Christchurch Farmers Market

These days, it seems that every village, city, and tinpot town in New Zealand has a Farmers Market. I don’t lament the fact. On the road, they are often a great source of fresh vegetables and baking. Every now and then, I come across one that is memorable—full of food magicians and intriguing produce that I can’t find anywhere else. And so it was at the Saturday Farmers Market in Christchurch where I had one of the best food-find mornings I’ve had in a long while. The venue is alluring—on the banks of the tree-fringed Avon River in a lovely park-like garden next to Deans Bush Reserve. Crowds moved in a steady stream beneath the blue canopies of around 50 stalls set up in the shadow of the historic Riccarton House. Displayed was a tantalising line-up of innovative morsels. I started my culinary journey with two small puffy Dutch pancakes called poffertjes.
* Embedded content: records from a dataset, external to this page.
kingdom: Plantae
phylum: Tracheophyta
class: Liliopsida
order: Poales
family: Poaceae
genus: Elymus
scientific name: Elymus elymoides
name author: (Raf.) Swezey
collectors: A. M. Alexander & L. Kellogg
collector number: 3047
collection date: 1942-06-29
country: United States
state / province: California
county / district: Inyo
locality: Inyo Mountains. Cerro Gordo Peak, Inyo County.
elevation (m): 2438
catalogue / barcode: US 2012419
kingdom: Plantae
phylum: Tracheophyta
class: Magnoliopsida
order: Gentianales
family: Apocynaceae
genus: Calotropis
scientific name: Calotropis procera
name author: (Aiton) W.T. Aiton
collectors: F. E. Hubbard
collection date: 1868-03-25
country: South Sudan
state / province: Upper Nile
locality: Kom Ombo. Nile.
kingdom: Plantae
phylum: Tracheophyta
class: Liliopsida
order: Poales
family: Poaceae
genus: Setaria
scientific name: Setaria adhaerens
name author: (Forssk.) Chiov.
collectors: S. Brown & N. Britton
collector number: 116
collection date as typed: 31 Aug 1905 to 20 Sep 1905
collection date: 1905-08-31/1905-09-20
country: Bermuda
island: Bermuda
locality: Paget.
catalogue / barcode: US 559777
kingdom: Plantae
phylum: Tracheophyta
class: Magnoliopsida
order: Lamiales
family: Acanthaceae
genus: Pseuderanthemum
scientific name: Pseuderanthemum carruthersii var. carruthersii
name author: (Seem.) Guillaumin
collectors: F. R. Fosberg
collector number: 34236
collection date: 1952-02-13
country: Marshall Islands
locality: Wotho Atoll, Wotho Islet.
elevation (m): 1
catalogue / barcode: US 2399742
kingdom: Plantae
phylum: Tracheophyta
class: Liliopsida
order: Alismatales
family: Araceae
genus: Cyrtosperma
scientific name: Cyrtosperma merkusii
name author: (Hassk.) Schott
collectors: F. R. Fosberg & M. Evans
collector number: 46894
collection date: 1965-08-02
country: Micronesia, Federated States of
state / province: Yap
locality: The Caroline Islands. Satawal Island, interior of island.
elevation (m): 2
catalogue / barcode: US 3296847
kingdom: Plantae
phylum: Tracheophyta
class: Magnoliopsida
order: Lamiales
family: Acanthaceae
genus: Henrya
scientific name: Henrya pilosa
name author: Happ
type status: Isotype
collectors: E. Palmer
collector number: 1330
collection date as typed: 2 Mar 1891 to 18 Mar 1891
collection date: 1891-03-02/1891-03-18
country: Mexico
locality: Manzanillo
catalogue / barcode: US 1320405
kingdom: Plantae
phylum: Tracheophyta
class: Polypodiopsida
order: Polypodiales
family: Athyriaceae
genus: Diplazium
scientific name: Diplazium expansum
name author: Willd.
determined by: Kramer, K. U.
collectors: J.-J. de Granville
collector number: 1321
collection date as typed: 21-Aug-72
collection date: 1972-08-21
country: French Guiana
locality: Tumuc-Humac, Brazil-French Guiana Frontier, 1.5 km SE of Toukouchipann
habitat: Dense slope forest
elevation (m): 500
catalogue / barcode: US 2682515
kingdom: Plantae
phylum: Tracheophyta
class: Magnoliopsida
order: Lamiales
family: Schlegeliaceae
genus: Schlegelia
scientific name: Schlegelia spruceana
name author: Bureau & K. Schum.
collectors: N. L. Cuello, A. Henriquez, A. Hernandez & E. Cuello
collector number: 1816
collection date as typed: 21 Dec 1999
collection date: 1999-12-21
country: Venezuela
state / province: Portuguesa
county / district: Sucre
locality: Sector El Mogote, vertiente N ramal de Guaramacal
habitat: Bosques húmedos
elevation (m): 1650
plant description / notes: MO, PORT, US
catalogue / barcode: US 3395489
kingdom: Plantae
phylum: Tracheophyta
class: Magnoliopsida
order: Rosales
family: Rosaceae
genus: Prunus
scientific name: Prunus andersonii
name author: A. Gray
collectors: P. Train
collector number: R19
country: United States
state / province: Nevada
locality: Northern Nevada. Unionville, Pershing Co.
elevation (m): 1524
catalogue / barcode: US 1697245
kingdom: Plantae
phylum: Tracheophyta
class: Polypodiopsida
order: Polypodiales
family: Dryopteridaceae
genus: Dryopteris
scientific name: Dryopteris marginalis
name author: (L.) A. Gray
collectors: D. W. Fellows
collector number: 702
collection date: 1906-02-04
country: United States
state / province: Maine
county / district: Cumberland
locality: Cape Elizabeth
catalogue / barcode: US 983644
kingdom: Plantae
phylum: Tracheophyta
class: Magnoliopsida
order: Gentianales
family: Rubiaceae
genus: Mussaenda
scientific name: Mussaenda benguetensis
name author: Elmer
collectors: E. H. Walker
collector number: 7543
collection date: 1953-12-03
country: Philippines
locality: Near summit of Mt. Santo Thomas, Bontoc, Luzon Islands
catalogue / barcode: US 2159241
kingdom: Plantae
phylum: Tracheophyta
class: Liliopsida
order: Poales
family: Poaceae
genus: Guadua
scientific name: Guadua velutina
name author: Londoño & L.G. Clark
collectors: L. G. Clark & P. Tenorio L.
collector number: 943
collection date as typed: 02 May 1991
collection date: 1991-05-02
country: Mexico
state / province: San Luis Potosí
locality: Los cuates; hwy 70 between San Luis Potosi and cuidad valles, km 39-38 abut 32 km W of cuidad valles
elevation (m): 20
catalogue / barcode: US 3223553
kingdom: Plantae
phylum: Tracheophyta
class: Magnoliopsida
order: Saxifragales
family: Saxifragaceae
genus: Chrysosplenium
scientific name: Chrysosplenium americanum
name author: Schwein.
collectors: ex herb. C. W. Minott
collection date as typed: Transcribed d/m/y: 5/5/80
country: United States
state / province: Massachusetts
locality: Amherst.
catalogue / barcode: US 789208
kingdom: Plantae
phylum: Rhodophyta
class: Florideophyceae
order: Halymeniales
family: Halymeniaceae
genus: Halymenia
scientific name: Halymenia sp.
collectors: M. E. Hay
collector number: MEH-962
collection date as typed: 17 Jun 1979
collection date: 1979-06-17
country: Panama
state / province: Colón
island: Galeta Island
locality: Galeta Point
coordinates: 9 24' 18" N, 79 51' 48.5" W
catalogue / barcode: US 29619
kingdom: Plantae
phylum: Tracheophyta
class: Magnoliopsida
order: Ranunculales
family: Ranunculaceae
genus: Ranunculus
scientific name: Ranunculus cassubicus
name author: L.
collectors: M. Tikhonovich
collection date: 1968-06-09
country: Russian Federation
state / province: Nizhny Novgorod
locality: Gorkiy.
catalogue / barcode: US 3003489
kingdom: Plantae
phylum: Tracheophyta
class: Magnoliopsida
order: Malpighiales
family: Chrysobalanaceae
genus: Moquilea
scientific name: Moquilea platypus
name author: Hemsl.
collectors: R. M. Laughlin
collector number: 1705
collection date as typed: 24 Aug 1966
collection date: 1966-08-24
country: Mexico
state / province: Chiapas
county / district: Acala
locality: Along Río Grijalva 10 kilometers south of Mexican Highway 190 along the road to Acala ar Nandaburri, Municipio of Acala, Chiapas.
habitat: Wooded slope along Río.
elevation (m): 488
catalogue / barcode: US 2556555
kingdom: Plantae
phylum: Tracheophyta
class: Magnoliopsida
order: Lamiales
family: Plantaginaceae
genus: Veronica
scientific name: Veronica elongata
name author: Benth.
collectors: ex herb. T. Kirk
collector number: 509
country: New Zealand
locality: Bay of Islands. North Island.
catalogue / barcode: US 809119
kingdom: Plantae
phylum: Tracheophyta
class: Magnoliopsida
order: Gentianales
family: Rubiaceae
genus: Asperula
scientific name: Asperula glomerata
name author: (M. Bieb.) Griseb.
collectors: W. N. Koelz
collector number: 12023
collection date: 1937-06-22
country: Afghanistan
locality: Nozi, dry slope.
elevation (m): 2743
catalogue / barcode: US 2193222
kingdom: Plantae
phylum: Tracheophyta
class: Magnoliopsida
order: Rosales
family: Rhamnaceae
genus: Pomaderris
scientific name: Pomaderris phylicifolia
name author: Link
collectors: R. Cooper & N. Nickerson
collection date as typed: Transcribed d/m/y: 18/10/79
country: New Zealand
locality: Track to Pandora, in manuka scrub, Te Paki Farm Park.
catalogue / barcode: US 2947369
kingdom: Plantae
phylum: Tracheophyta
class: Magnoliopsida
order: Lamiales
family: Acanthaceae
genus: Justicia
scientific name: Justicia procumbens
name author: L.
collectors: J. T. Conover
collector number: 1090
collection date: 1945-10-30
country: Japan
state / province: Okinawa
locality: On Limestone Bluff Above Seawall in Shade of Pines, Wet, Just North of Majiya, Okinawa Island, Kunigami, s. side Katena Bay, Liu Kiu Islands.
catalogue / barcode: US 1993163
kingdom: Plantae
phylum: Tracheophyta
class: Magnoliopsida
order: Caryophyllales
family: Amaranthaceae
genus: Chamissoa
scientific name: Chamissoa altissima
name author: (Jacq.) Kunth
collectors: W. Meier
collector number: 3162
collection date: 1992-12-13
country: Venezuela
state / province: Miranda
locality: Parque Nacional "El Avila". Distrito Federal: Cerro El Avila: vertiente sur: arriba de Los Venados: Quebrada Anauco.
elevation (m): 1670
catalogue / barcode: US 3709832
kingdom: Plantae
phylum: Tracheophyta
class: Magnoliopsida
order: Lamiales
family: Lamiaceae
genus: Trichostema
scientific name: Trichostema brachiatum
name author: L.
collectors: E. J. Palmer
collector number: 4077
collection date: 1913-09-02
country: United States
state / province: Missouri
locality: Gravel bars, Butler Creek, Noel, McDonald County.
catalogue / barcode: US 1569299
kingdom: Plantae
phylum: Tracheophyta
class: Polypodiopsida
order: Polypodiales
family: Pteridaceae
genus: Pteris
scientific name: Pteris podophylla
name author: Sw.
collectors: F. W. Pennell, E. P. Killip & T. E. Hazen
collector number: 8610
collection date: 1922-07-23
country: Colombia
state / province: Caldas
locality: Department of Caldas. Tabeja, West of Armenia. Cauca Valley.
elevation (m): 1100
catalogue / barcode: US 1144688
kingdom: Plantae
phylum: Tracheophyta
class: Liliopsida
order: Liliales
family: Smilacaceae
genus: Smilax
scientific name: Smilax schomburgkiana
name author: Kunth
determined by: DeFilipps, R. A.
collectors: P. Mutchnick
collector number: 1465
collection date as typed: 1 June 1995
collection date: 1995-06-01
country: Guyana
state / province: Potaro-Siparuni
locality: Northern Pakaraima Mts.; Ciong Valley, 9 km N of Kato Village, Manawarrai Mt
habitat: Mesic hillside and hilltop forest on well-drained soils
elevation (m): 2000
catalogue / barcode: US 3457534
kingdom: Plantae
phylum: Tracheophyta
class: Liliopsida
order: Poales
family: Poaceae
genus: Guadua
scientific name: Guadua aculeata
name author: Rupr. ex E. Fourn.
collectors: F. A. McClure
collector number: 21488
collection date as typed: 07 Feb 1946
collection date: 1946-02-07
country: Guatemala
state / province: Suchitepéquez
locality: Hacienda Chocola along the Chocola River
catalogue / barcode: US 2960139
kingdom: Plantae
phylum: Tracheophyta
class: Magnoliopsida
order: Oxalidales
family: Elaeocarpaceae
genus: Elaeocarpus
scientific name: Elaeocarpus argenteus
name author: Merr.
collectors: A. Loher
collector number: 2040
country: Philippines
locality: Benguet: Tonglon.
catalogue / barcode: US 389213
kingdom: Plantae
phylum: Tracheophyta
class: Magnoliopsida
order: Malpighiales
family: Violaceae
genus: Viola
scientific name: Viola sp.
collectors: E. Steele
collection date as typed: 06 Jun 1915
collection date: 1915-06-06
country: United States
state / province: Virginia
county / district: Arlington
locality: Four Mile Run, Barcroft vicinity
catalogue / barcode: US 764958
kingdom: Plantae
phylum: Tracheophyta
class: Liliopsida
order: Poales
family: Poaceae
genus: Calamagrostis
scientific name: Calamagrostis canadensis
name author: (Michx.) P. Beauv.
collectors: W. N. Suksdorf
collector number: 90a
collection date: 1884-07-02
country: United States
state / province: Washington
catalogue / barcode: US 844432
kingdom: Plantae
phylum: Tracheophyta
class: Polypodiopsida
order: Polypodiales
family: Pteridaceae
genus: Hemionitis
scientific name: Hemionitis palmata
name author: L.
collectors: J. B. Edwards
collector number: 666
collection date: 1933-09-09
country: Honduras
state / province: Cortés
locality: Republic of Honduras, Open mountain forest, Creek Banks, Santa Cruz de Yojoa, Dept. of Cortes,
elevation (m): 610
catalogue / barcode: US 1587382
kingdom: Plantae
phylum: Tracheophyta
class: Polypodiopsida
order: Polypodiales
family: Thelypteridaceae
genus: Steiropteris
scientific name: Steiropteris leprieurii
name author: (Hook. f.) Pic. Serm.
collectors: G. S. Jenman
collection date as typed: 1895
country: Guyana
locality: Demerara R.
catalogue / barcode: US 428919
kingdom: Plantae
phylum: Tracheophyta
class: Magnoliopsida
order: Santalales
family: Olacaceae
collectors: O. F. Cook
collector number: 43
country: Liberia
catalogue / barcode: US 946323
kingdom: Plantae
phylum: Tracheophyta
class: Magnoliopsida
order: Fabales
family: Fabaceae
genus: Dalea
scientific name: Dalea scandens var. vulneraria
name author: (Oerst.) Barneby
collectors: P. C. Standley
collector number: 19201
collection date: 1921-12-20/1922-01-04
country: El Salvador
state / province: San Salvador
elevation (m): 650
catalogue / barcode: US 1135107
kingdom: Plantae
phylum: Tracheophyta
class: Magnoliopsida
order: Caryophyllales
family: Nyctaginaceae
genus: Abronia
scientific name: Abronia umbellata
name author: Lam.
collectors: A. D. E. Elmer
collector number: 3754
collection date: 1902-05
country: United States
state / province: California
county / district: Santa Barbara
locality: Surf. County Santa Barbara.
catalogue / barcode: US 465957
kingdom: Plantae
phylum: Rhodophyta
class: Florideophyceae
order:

I then moved on to taste Lupo’s delicious organic vegan nut cheeses, tried Feijoa syrup and hazelnuts oils fresh from Rangiora, ate a Stewart Island oyster pie and an empanada, and tossed back a lip-smacking juice of fresh beetroot, apple and ginger. That was breakfast, and I needed a break. I sat on the banks of the Avon and watched two mallard ducks scavenging for their own feast. For morning tea, I managed an authentic Indian chai made with seven spices. It was aromatic and filling, and I am sure it was good for me. On a low stool sat a thin Japanese man placidly cooking ‘medicinal’ shiitake mushrooms in a small fry pan. He assured they were good for me, but by then, I’d switched to a sampling-only phase. A Spanish man called Mariano offered me his authentic Spanish chorizo. I tasted Ali McGregor limoncello, a Ninja teppan burger, 11 styles of olives from The Volcano Market, and as much as I could manage from the array of locally made cheeses, oils, chutneys, and baking. I stoically ignored the plethora of good-for-me fresh produce, but around lunchtime, I managed a salty, fatty, and downright delicious bacon sandwich that the vendor assured would make me a happier person. And it did. I waddled off for a walk through Dean’s Bush feeling that life was good.